- **Activity**
Rewrite the lines from the one containing "Could you check the dial" down through the one containing "Your answer: **-30** °C", replacing "dial thermometer" with "analog thermometer" and leaving everything else as it is. Omit the pictures.

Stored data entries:
-- Opening Marker --

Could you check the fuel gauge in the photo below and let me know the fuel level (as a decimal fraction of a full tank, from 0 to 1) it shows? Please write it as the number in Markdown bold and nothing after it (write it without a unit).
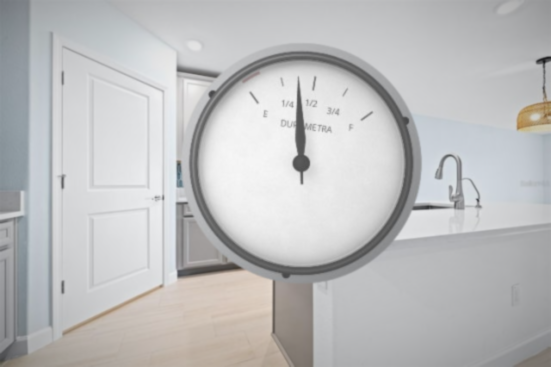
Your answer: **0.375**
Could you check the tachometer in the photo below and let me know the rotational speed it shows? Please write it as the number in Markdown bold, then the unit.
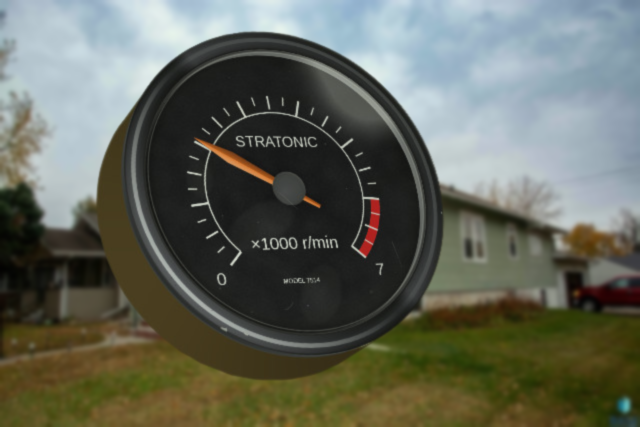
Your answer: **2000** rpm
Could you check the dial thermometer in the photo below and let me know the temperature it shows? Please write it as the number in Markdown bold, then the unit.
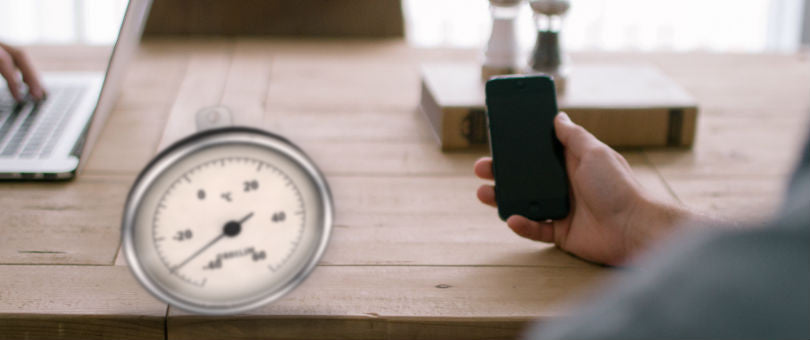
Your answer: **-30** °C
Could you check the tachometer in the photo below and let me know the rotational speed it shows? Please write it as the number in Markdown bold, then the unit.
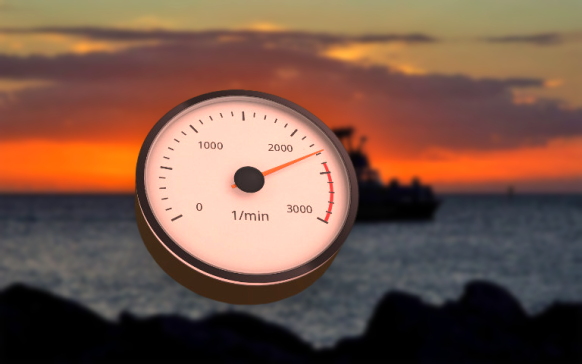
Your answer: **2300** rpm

-- Closing Marker --
-- Opening Marker --

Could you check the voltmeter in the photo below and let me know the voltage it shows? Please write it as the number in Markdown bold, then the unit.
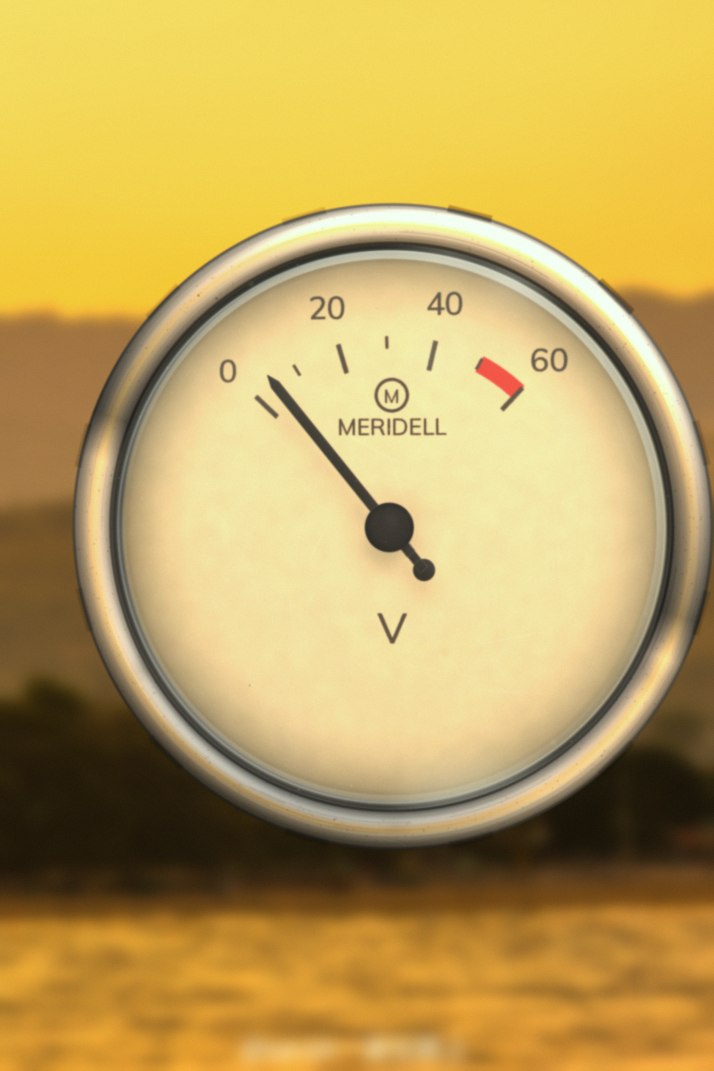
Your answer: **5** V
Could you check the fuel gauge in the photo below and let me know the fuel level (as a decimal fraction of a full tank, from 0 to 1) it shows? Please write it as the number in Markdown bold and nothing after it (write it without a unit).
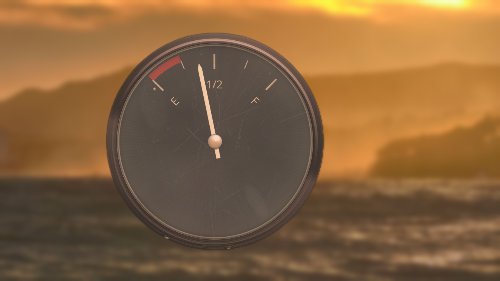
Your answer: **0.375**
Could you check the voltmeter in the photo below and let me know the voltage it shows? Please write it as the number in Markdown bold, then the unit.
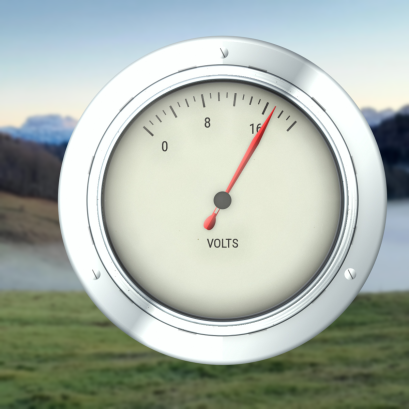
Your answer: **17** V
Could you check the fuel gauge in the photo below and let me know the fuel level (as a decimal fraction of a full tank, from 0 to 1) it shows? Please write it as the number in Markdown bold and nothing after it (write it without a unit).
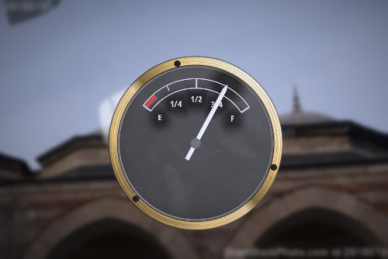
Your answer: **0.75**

-- Closing Marker --

- **Finished task**
Could you check the analog thermometer in the photo below and let me know the temperature it shows? Please write it as the number in Markdown bold, then the unit.
Your answer: **-30** °C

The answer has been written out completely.